• [Exercise description]:
Retype the listing exactly as it stands, and keep every image out.

(Supplied data)

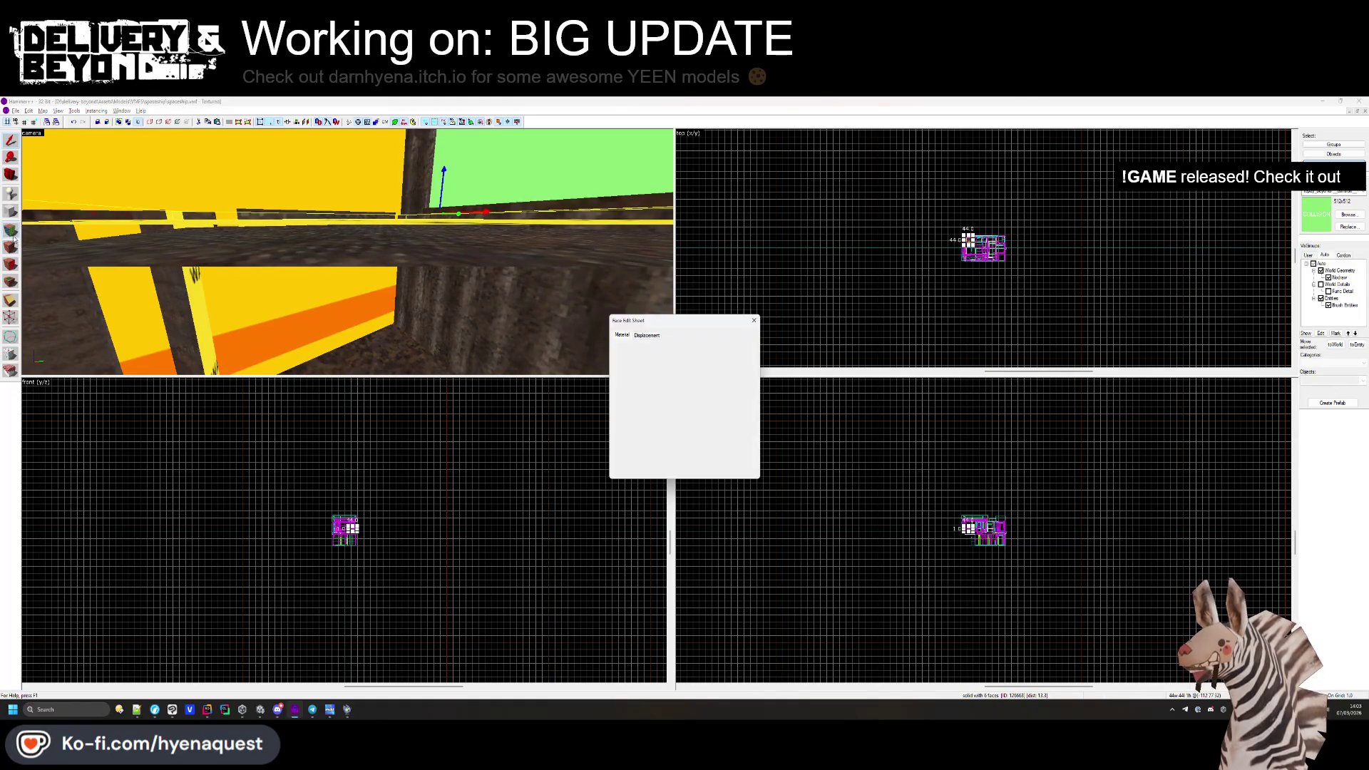
Select a single floor face and inspect it in free-look from a wider view.
key("z")
left_click(347, 251)
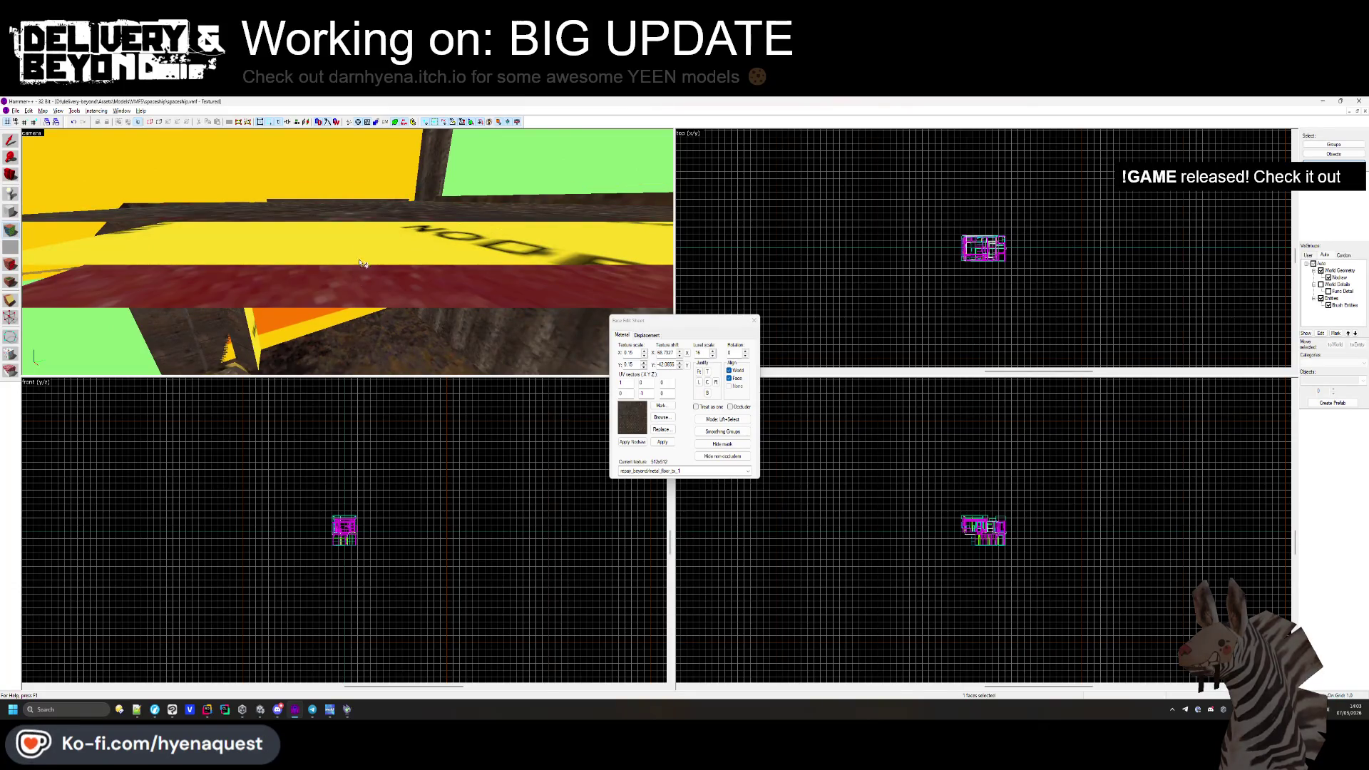
key("a")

(End Supplied data)

• [Expected answer]:
Select a single floor face and inspect it in free-look from a wider view.
key("z")
left_click(347, 251)
key("a")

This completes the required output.